Non, l'objectif réaliste, c'est la victoire. La victoire contre l'Italie, l'Allemagne, les Pays-Bas et tout autre adversaire illustre pour conquérir ce trophée convoité.

Apprendre à presser l'adversaire

Tout en saluant le physique et la vitesse des joueurs africains, [l'ancien international] Sunday Oliseh présentait une recette de succès qui devrait faire saliver Keshi : “Les Africains doivent apprendre à faire pression sur l'adversaire. Le football a changé. On ne choisit plus des individus en s'attendant à ce qu'ils jouent bien. Maintenant c'est plus une question de travail d'équipe, de dynamique collective, de plans, on planifie les choses, par exemple, comment regarder l'adversaire, comment apporter des antidotes au joueur vedette de l'adversaire.”

Si on cherche une preuve récente du gouffre qui sépare le Nigeria et les grandes cultures du football, il n'y a qu'à voir comment les pays gèrent la Coupe du monde. Felipe Scolari, l'entraîneur du Brésil, a dressé une sélection du cœur de l'équipe des semaines à l'avance, puis il a invité les supporters à trouver le reste – une tâche dont les supporters étrangers du Brésil se sont opportunément chargés.

En s'accrochant à Agbim et à des internationaux débutants au lieu de faire appel à des joueurs expérimentés mais difficiles, Keshi limiterait ses options et rabaisserait l'ambition nationale. Le troisième gardien de but va pourtant peut-être devenir le premier. Comme c'est étrange. Et ceux qui lui trouvent des excuses – “le gardien ne sera qu'en troisième ligne”, “il n'aura peut-être pas à arrêter une seule balle”, "arriver en quart de finale serait super, arriver en demi-finale exceptionnel” – ont manifestement la même “ambition” que l'entraîneur.

Corruption

Les dirigeants du football actuel ont peut-être l'air plus efficaces que leurs prédécesseurs, mais ils ne peuvent empêcher certaines accusations de circuler. Certains joueurs partageraient salaires et primes avec les entraîneurs, et Wilson Raj Perumal, un Singapourien célèbre pour avoir truqué des matchs et qui se qualifie de “héros inconnu de la qualification du Nigeria", a récemment avoué avoir aidé le Nigeria à se qualifier pour la finale de la Coupe du monde de 2010 en Afrique du Sud par des moyens illégitimes.

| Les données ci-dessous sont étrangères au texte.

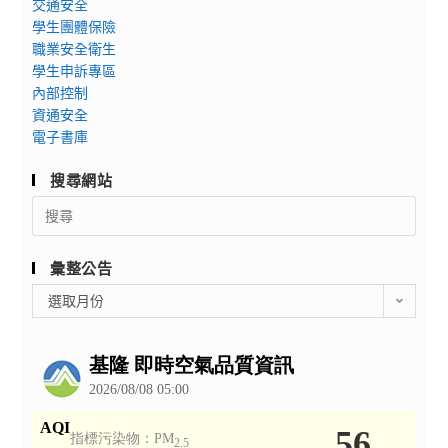
交通安全
學生團體保險
職業安全衛生
學生申訴專區
內部控制
資通安全
電子書庫
搜尋網站
Search
for:
彙整公告
彙
選取月份
整
公
告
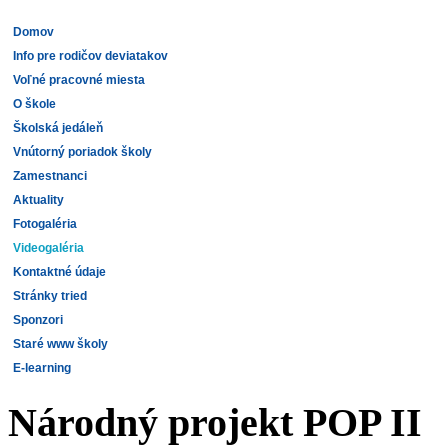
Domov
Info pre rodičov deviatakov
Voľné pracovné miesta
O škole
Školská jedáleň
Vnútorný poriadok školy
Zamestnanci
Aktuality
Fotogaléria
Videogaléria
Kontaktné údaje
Stránky tried
Sponzori
Staré www školy
E-learning
Národný projekt POP II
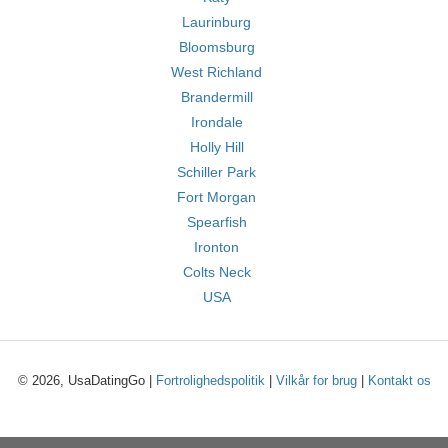
Laurinburg
Bloomsburg
West Richland
Brandermill
Irondale
Holly Hill
Schiller Park
Fort Morgan
Spearfish
Ironton
Colts Neck
USA
© 2026, UsaDatingGo |
Fortrolighedspolitik
|
Vilkår for brug
|
Kontakt os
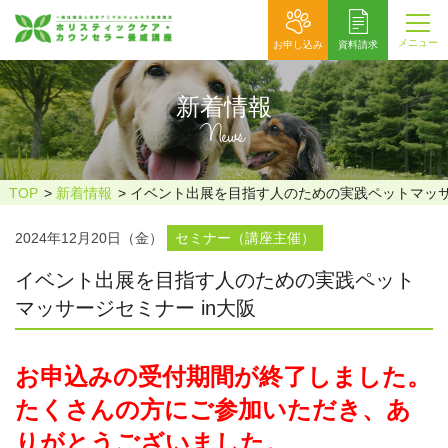
メニュー
お申し込み
資料請求
新着情報
News
TOP
新着情報
イベント出展を目指す人のための実践ペットマッサー
2024年12月20日（金）
セミナー（講座主催）
イベント出展を目指す人のための実践ペット
マッサージセミナー in大阪
お申込みの受付期間が終了しました。
たくさんの方にご参加いただき、あ
りがとうございました。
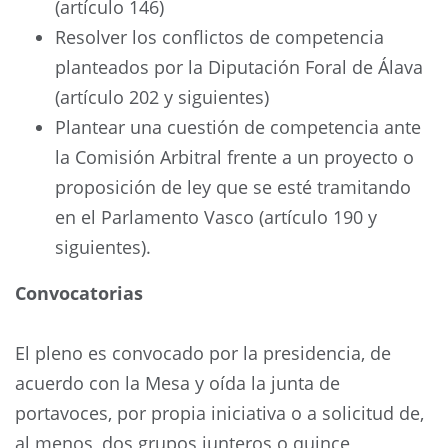
(artículo 146)
Resolver los conflictos de competencia
planteados por la Diputación Foral de Álava
(artículo 202 y siguientes)
Plantear una cuestión de competencia ante
la Comisión Arbitral frente a un proyecto o
proposición de ley que se esté tramitando
en el Parlamento Vasco (artículo 190 y
siguientes).
Convocatorias
El pleno es convocado por la presidencia, de
acuerdo con la Mesa y oída la junta de
portavoces, por propia iniciativa o a solicitud de,
al menos, dos grupos junteros o quince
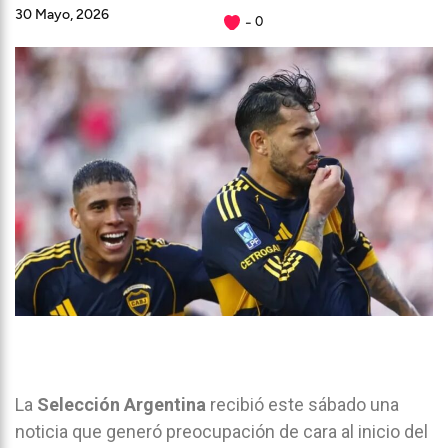
30 Mayo, 2026
0
La
Selección Argentina
recibió este sábado una
noticia que generó preocupación de cara al inicio del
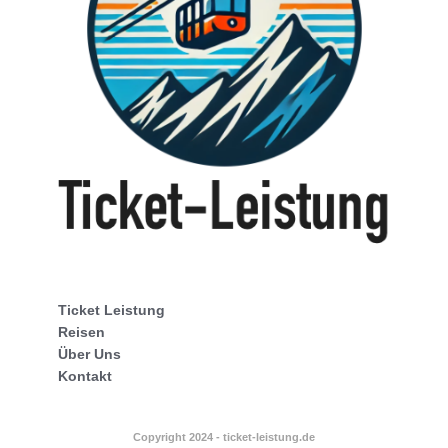
Ticket Leistung
Reisen
Über Uns
Kontakt
Copyright 2024 - ticket-leistung.de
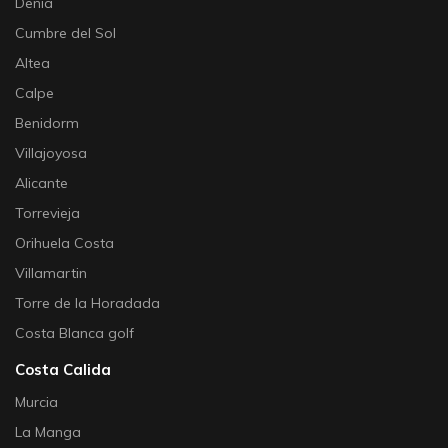
Denia
Cumbre del Sol
Altea
Calpe
Benidorm
Villajoyosa
Alicante
Torrevieja
Orihuela Costa
Villamartin
Torre de la Horadada
Costa Blanca golf
Costa Calida
Murcia
La Manga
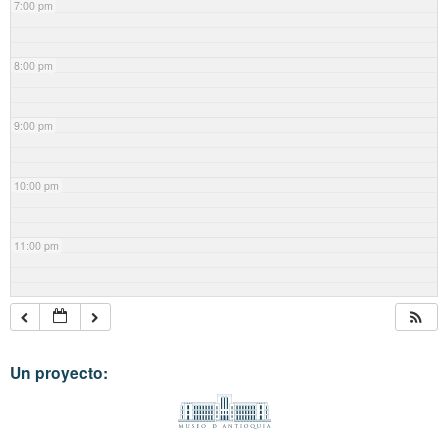
7:00 pm
8:00 pm
9:00 pm
10:00 pm
11:00 pm
Un proyecto:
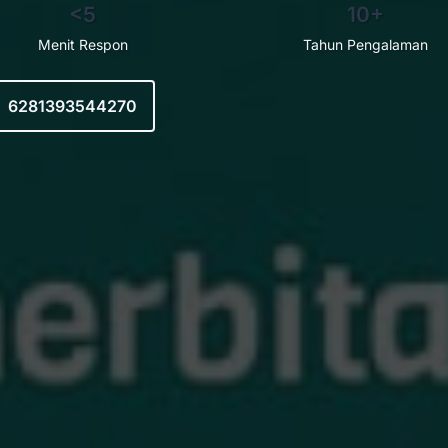
<5
10+
Menit Respon
Tahun Pengalaman
6281393544270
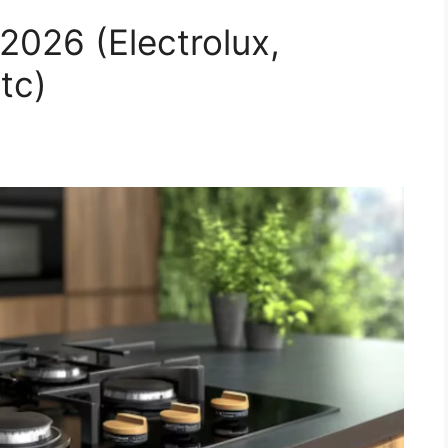
026 (Electrolux,
tc)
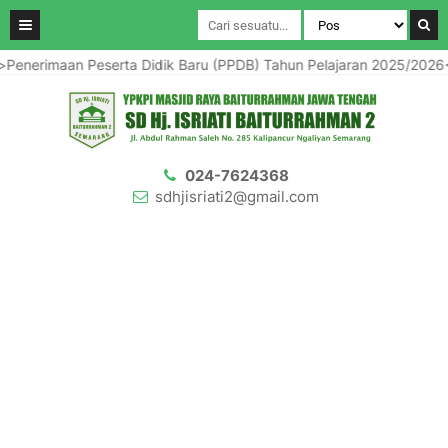
 Peserta Didik Baru (PPDB) Tahun Pelajaran 2025/2026</strong> s
024-7624368
sdhjisriati2@gmail.com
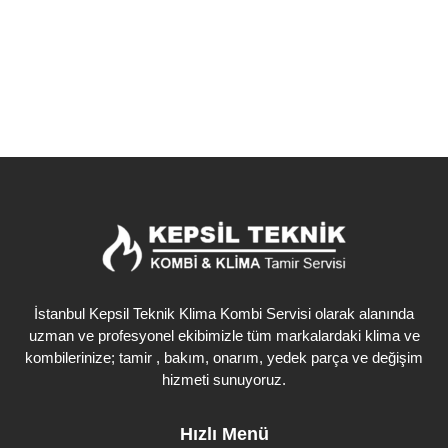
Detaylı İncele
İstanbul Kepsil Teknik Klima Kombi Servisi olarak alanında
uzman ve profesyonel ekibimizle tüm markalardaki klima ve
kombilerinize; tamir , bakım, onarım, yedek parça ve değişim
hizmeti sunuyoruz.
Hızlı Menü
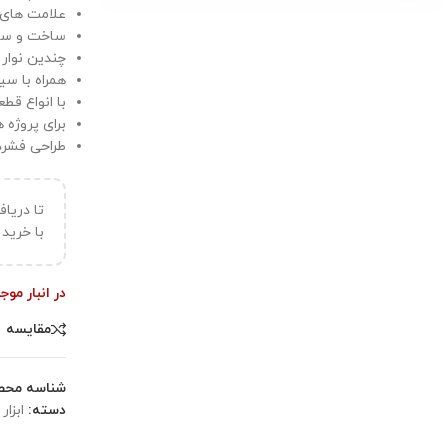
علامت های 
ساخت و ساز پلاستیکی S
چندین نوار Bus برای اتصال آسان و سازماندهی مدا
همراه با سی
با انواع قط
برای پروژه
طراحی فشرد
تا دریا
با خرید ب
در انبار مو
مقایسه
شناسه محص
دسته:
ابزار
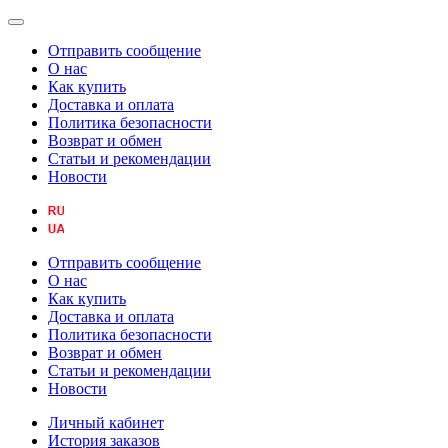
Отправить сообщение
О нас
Как купить
Доставка и оплата
Политика безопасности
Возврат и обмен
Статьи и рекомендации
Новости
Отправить сообщение
О нас
Как купить
Доставка и оплата
Политика безопасности
Возврат и обмен
Статьи и рекомендации
Новости
Личный кабинет
История заказов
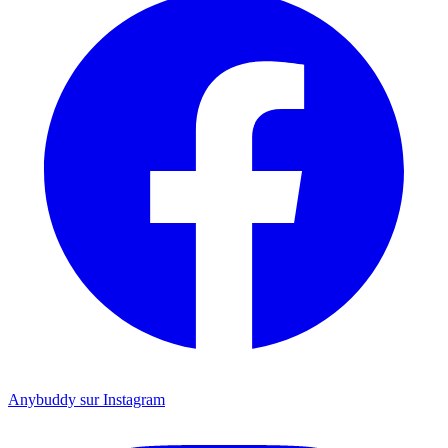
Anybuddy sur Instagram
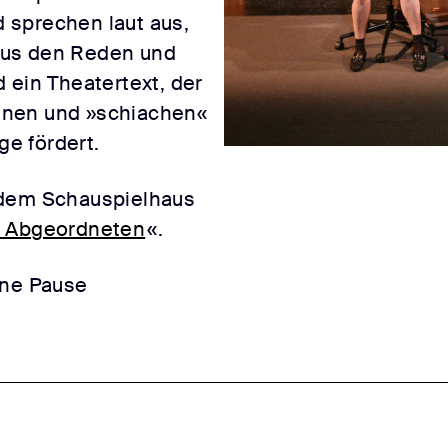
 sprechen laut aus,
Aus den Reden und
 ein Theatertext, der
önen und »schiachen«
ge fördert.
dem Schauspielhaus
 Abgeordneten
«.
ine Pause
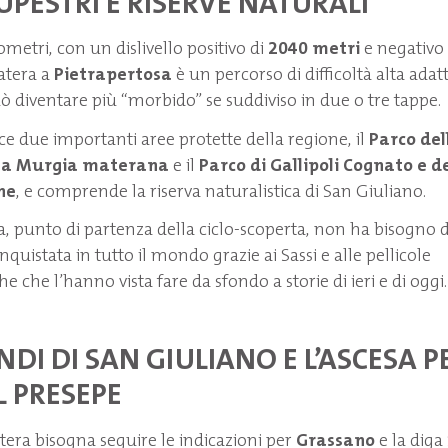
UPESTRI E RISERVE NATURALI
metri, con un dislivello positivo di
2040 metri
e negativo 
atera a
Pietrapertosa
è un percorso di difficoltà alta adat
uò diventare più “morbido” se suddiviso in due o tre tappe.
sce due importanti aree protette della regione, il
Parco del
lla Murgia materana
e il
Parco di Gallipoli Cognato e de
ne
, e comprende la riserva naturalistica di San Giuliano.
a, punto di partenza della ciclo-scoperta, non ha bisogno d
nquistata in tutto il mondo grazie ai Sassi e alle pellicole
 che l’hanno vista fare da sfondo a storie di ieri e di oggi.
ENDI DI SAN GIULIANO E L’ASCESA P
L PRESEPE
era bisogna seguire le indicazioni per
Grassano
e la diga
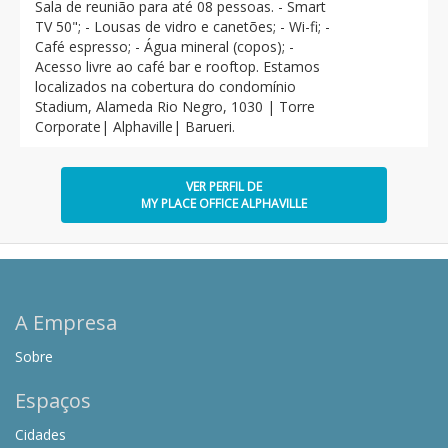
Sala de reunião para até 08 pessoas. - Smart
TV 50"; - Lousas de vidro e canetões; - Wi-fi; -
Café espresso; - Água mineral (copos); -
Acesso livre ao café bar e rooftop. Estamos
localizados na cobertura do condomínio
Stadium, Alameda Rio Negro, 1030 | Torre
Corporate| Alphaville| Barueri.
VER PERFIL DE
MY PLACE OFFICE ALPHAVILLE
A Empresa
Sobre
Espaços
Cidades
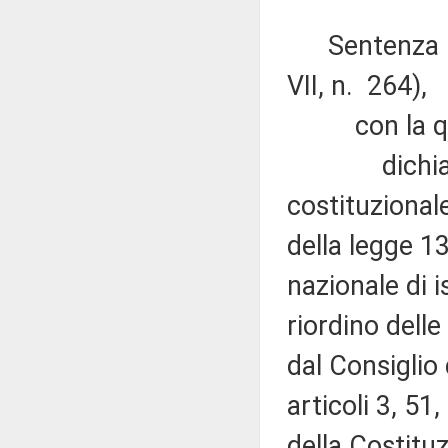
Sentenza n. 
VII, n. 264),
con la qu
dichiara ina
costituzionale
della legge 1
nazionale di i
riordino delle
dal Consiglio 
articoli 3, 5
della Costituz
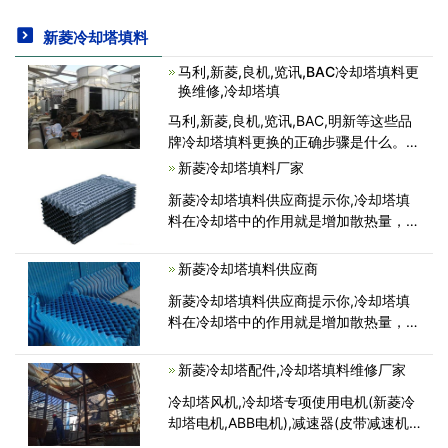
新菱冷却塔填料
马利,新菱,良机,览讯,BAC冷却塔填料更
换维修,冷却塔填
马利,新菱,良机,览讯,BAC,明新等这些品
牌冷却塔填料更换的正确步骤是什么。时
间长了，感觉需要换一下冷却塔填料了，
新菱冷却塔填料厂家
广东康明节能空调空调的总做人员冷却塔
新菱冷却塔填料供应商提示你,冷却塔填
填料该怎么换呢?相信很多人不知道它的
料在冷却塔中的作用就是增加散热量，延
具体操作!接下去冷却塔配件
长冷却水停留时间，增加换热面积，增加
换热量。均匀布水。
新菱冷却塔填料供应商
新菱冷却塔填料供应商提示你,冷却塔填
料在冷却塔中的作用就是增加散热量，延
长冷却水停留时间，增加换热面积，增加
换热量。均匀布水。
新菱冷却塔配件,冷却塔填料维修厂家
冷却塔风机,冷却塔专项使用电机(新菱冷
却塔电机,ABB电机),减速器(皮带减速机,
齿轮减速机),皮带轮,布水器,填料,冷却塔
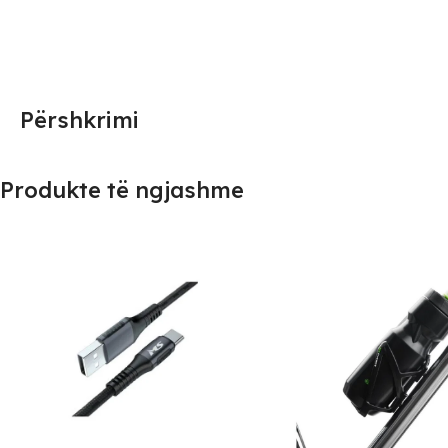
Përshkrimi
Produkte të ngjashme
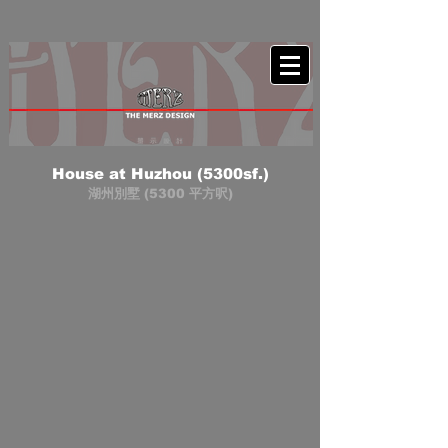
House at Huzhou (5300sf.)
湖州別墅 (5300 平方呎)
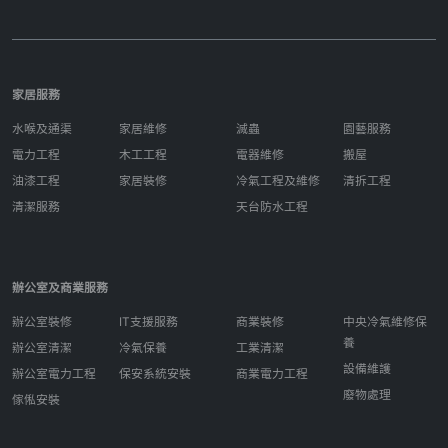
家居服務
水喉及通渠
家居維修
滅蟲
園藝服務
電力工程
木工工程
電器維修
搬屋
油漆工程
家居裝修
冷氣工程及維修
清拆工程
清潔服務
天台防水工程
辦公室及商業服務
辦公室裝修
IT支援服務
商業裝修
中央冷氣維修保
養
辦公室清潔
冷氣保養
工業清潔
設備維護
辦公室電力工程
保安系統安裝
商業電力工程
廢物處理
傢俬安裝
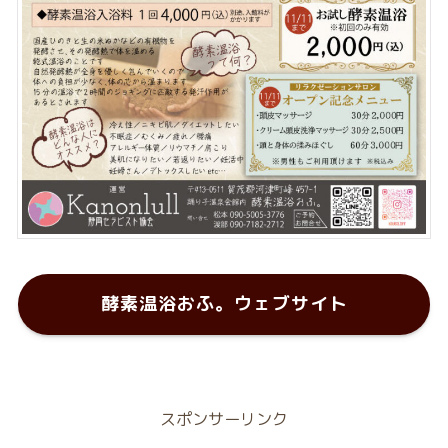
酵素温浴おふ。ウェブサイト
スポンサーリンク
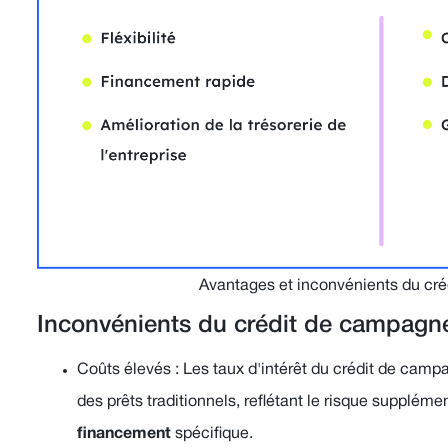
Avantages et inconvénients du cr
Inconvénients du crédit de campagn
Coûts élevés : Les taux d'intérêt du crédit de cam
des prêts traditionnels, reflétant le risque supplémen
financement
spécifique.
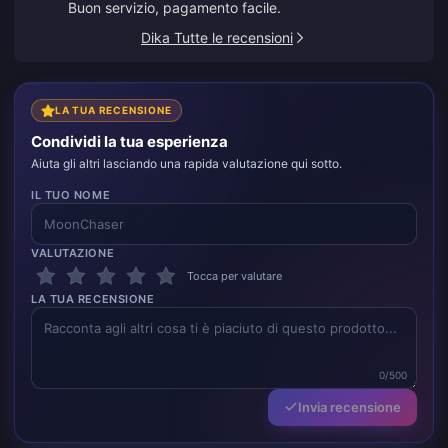
Buon servizio, pagamento facile.
Dika Tutte le recensioni
LA TUA RECENSIONE
Condividi la tua esperienza
Aiuta gli altri lasciando una rapida valutazione qui sotto.
IL TUO NOME
VALUTAZIONE
Tocca per valutare
LA TUA RECENSIONE
0/500
Invia recensione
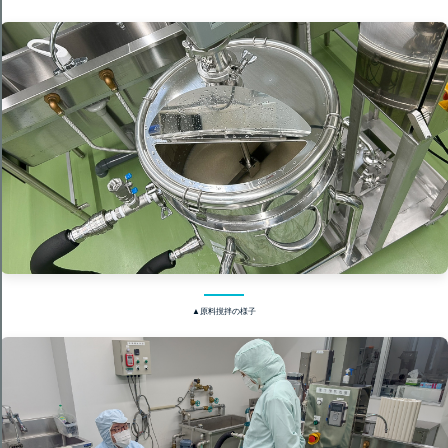
▲原料撹拌の様子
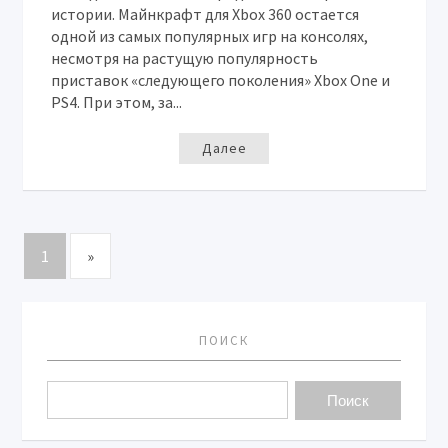
истории. Майнкрафт для Xbox 360 остается
одной из самых популярных игр на консолях,
несмотря на растущую популярность
приставок «следующего поколения» Xbox One и
PS4. При этом, за...
Далее
1
»
ПОИСК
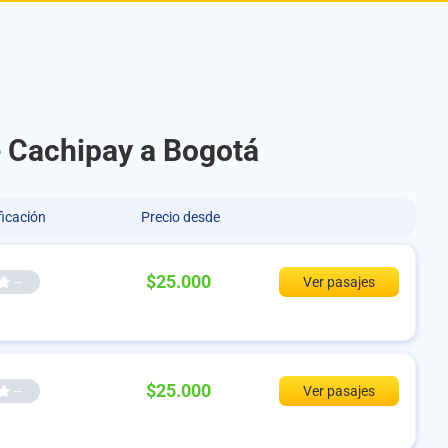
e Cachipay a Bogotá
ficación
Precio desde
$25.000
--
Ver pasajes
$25.000
--
Ver pasajes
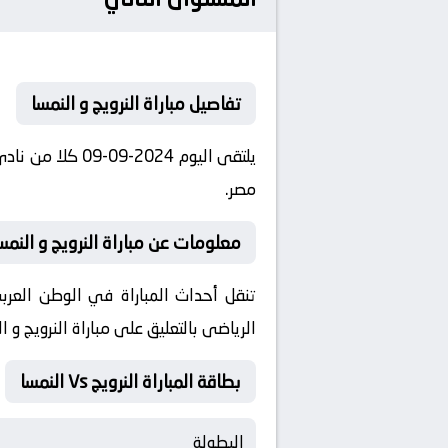
تفاصيل مباراة النرويج و النمسا
مصر.
معلومات عن مباراة النرويج و النمسا 2024-09-
الرياضى بالتعليق على مباراة النرويج و ا
بطاقة المباراة النرويج Vs النمسا
البطولة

La fédération a démenti ces deux allégations mais nul ne peut affirmer que le football nigérian est libre de toute corruption. Le bouche à oreille va bon train sur les divers accords illicites conclus : agents qui influencent les sélections, joueurs qui paient pour occuper telle position et entraîneurs qui jouent les agents.

Keshi risque de ne pas suffir au Brésil mais rien n'interdit d'espérer. Comme en Afrique du Sud en 2013, où les Super Eagles ont profité du fait d'être opposés à un faible adversaire [le Nigeria s'est imposé en finale de la CAN 1-0 face au Burkina Faso], encore une fois, la chance fera peut-être taire les inquiétudes.

Vu la constitution des groupes, les gros poissons vont peut-être s'éliminer mutuellement et laisser la voie libre au Nigeria. La chaleur va peut-être doper le mental des joueurs, sauf s'ils succombent aux attentions de leurs femmes ou de leurs copines, ou décident d'invoquer le climat tempéré dans lequel ils ont l'habitude d'exercer leur vie professionnelle pour excuser leur échec.

Quoi qu'il en soit, pour gagner, les Super Eagles devront accepter la chaleur sud-américaine et se donner à fond.